“They’ll make you whatever you want to eat here, Grandad.”
The menu is quite impressive. Every egg dish you could think of, either duck or hen. Bacon and sausages of a named breed from a Norfolk farm. At least six kinds of tea. Runner-up in a barista championship. Bakery on the premises. I can see a royal warrant before too long.
“I think that’s them.” I say. His Grandad turns stiffly to see the camera crew that’s just walked in. “Your interview’s not for an hour, so we’ve got loads of time. Have you decided what you’re having?”
It’s no coincidence that this restaurant is called ‘RE.’ It’s both the initials of the original company that owned it, and the beginning of every word used to describe the concept and evolution of the building.
His hands tremble a little as he holds the paper, but his eyesight and hearing are way better than mine, thanks to modern technology. “I’m going to try a fried duck egg, thick cut bacon, field mushrooms, home grown tomatoes and toast, and I want some marmalade. If it’s that same marmalade that you got me at Christmas, then I want another jar to take home with me.”
Half an hour later, we’re sat in that contemplative silence you get when you’re comfortable in each other’s space. He hasn’t set foot in here for over fifty years.
He’s studying the 1970s school chair, stroking the grey and red heavy felted wool fabric on the seat. “These are just like the blankets we had in the war.”
I think of festival stalls piled high with old hospital blankets in mint green or bubblegum pink. Quietly stored for decades in a building just like this one, waiting to live temporarily in a gated community. Life had no meaning outside of those walls. Cloaked, comforted, cherished, then casually discarded.
He’s too polite to ask why the floor is concrete and pipe works are exposed. Air ducts instead of a ceiling, overhead cisterns with pull chains in the loos. Why none of the taps match along the long institutional, animal trough sink. The amber, oval transparent bar of Pears soap with the unmistakable smell like spicy coal tar that transports you back to childhood. A towel machine on a roll next to an airblade hand dryer.
He points out parts of the warehouse where industrial machinery once stood, and why it looks like there’s a door to nowhere halfway up the wall. The hoists that swung out over the canal. How two men lay on their backs on the boat and “legged it” by walking along the inside of the brick tunnel to move the boat along, in the years before the towpath was built. No-one cared, then or now, how hard the job was. The only story everyone wants to hear is how he saved a man’s life by pulling him out from a grain bin, where he would have otherwise suffocated.
I couldn’t have predicted that audio cassettes and vhs tapes would make a comeback so soon, but it’s only a brief glimpse into his world. The working red telephone box in the foyer, next to the second-hand bookshop. A booth selling sweets by the quarter and a florist with exotic blooms for £4 a stem. Offices of companies that only exist online, next to artist space, the obligatory bicycle repair shop and a combination wine and vinyl warehouse, with barely anything for less than a tenner. A cut-throat barber shop complete with tweed knickerbocker-wearing Victorian gents and their twizzly moustaches, straight out of ‘Peaky Blinders.’
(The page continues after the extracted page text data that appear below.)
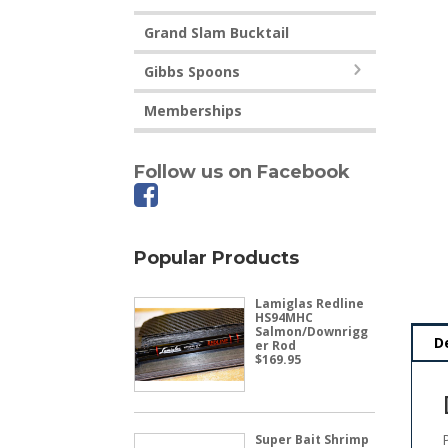
Grand Slam Bucktail
Gibbs Spoons
Memberships
Follow us on Facebook
Popular Products
Lamiglas Redline
HS94MHC
Salmon/Downrigg
D
er Rod
$
169.95
Super Bait Shrimp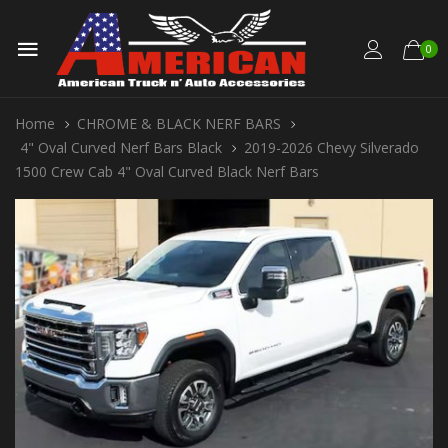
0
Home
CHROME & BLACK NERF BARS
4" Oval Curved Nerf Bars Black
2019-2026 Chevy Silverado
1500 Crew Cab 4" Oval Curved Black Nerf Bars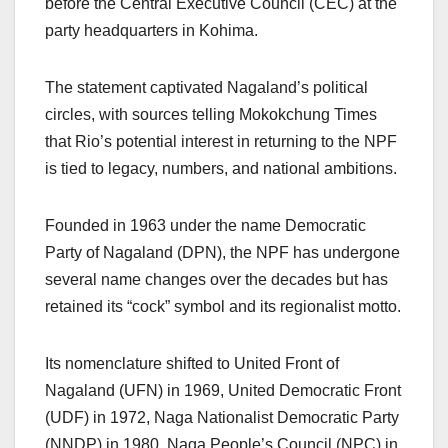
before the Central Executive Council (CEC) at the
party headquarters in Kohima.
The statement captivated Nagaland’s political
circles, with sources telling Mokokchung Times
that Rio’s potential interest in returning to the NPF
is tied to legacy, numbers, and national ambitions.
Founded in 1963 under the name Democratic
Party of Nagaland (DPN), the NPF has undergone
several name changes over the decades but has
retained its “cock” symbol and its regionalist motto.
Its nomenclature shifted to United Front of
Nagaland (UFN) in 1969, United Democratic Front
(UDF) in 1972, Naga Nationalist Democratic Party
(NNDP) in 1980, Naga People’s Council (NPC) in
Sanitised nostalgia, packaged and sold back to us in red and white striped paper bags for more than we originally paid.
Even this meal didn’t exist back then.
A woman, looking like she’s about to do a Ted talk, wearing loose flannel trousers, a silk shirt, and an expensively scruffy hairstyle strides over, followed by a younger, nervous youth carrying a clipboard and phone. Their lanyards have the name of the TV production company on it. She sticks out her hand and says, “William? I’m Jessica. Pleased to meet you.”